La giurisprudenza sul punto ritiene necessaria la prova, in modo presuntivo o secondo un calcolo di probabilità, della realizzazione in concreto di alcuni dei presupposti per il raggiungimento del risultato sperato e precluso dalla condotta illecita di cui il danno risarcibile deve essere immediata e diretta conseguenza (tra le altre Cassazione 8 novembre 2011 numero 23240).
In tema di pubblico impiego privatizzato, in caso di illegittimità dell'atto di conferimento di un incarico dirigenziale, il candidato escluso, al fine di conseguire il risarcimento dei danni derivanti dalla perdita di chance - che, come concreta ed effettiva occasione favorevole di conseguire un determinato bene, non è una mera aspettativa di fatto, bensì un'entità patrimoniale a sé stante,
giuridicamente ed economicamente suscettibile di autonoma valutazione - ha l'onere di provare,
benché solo in modo presuntivo o secondo un calcolo di probabilità, che la condotta illecita ha impedito la concreta realizzazione di alcuni dei presupposti per il raggiungimento del risultato sperato, il quale non è limitato alla sola procedura concorsuale nella quale si è verificata l'illegittimità,
ma può riguardare anche una successiva procedura collegata alla prima (Cassazione civile , sez. lav.
, 16/12/2022 , n. 37002).
Nella determinazione del danno subito, occorre considerare le probabilità perdute a causa del fatto illecito, la perdita di occasioni di raggiungere un risultato utile, per cui il danneggiato per ottenere il risarcimento ha l'onere di provare di aver avuto una chance e di non averla potuta cogliere, nel senso di avere avuto una ragionevole probabilità di verificazione della stessa.

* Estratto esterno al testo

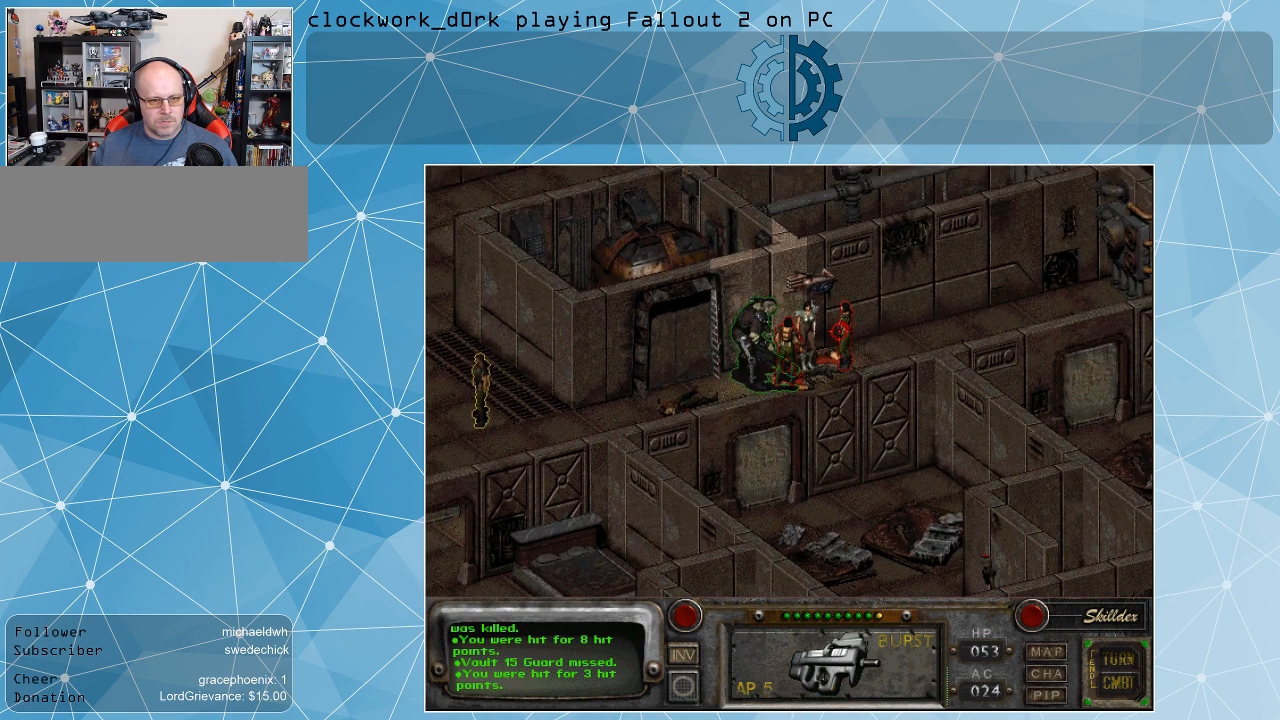
{"keys": [], "mouse": [], "events": []}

Deve trattarsi di qualcosa non di aleatorio ma concreto ed effettivo ed assistita da elementi di valenza obiettiva che ne consentano una previsione di ragionevole avveramento.

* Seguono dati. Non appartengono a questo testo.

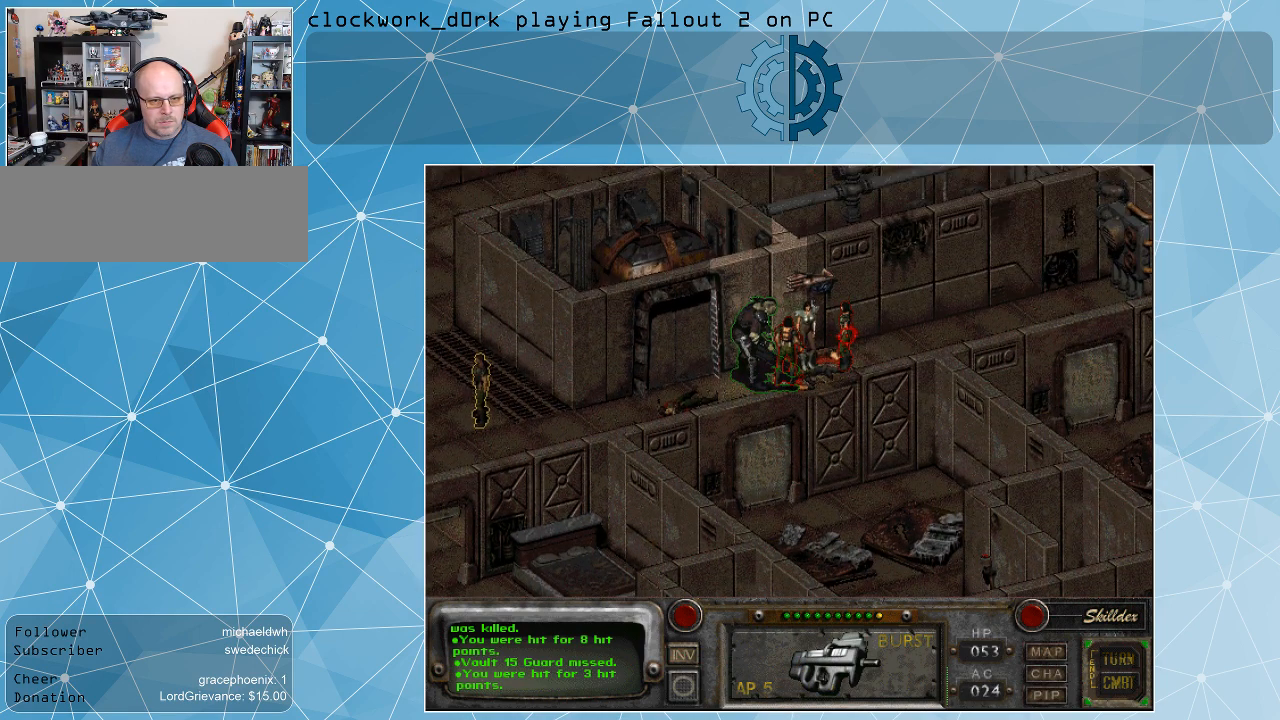
{"keys": [], "mouse": [], "events": [[67, "mouse_left", "down"], [167, "mouse_left", "up"]]}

Orbene, se risulta evidente che per il mancato affidamento dell'incarico si potrebbero avere ricadute nella attuale collocazione del ricorrente o in future valutazioni o affidamenti di incarichi dirigenziali,
o potrebbero verificarsi conseguenze negative sulla retribuzione percepita, o, ancora, potrebbe rappresentare un motivo di svantaggio se non ostativo all'affidamento di futuri incarichi, rispetto ad altri aspiranti, tuttavia il ricorrente nulla deduce in tal senso;
non viene indicato neppure genericamente lo sviluppo del rapporto con l'azienda, se vi siano state o meno ricadute, se ad esempio il ricorrente sia stato sostituito o trasferito ad altro incarico o comunque penalizzato. Analoghe
considerazioni valgono per le richieste di risarcimento danni e richieste di risarcimento di danno biologico. La richiesta in parte qua pertanto va pure rigettata.
Per le ragioni esposte, segue il rigetto del ricorso.
3. Le spese di lite seguono la soccombenza nella misura liquidata in dispositivo sulla base delle tariffe professionali approvate con Decreto Ministeriale n. 37 del 2018, DM 147/2022 in base all'oggetto, al valore indeterminabile complessità bassa, e alle fasi di causa.
P.Q.M.
il Tribunale di Potenza, in funzione di giudice del lavoro, definitivamente pronunciando sulla domanda proposta da , con ricorso depositato il 29.3.2022, ogni altra domanda eccezione Parte_1
e deduzione disattesa, così provvede:
1) Rigetta il ricorso;
2) condanna parte ricorrente alla rifusione delle spese di lite che liquida complessivamente in €
3.000,00 oltre spese generali nella misura del 15% ed accessori come per legge dovuti.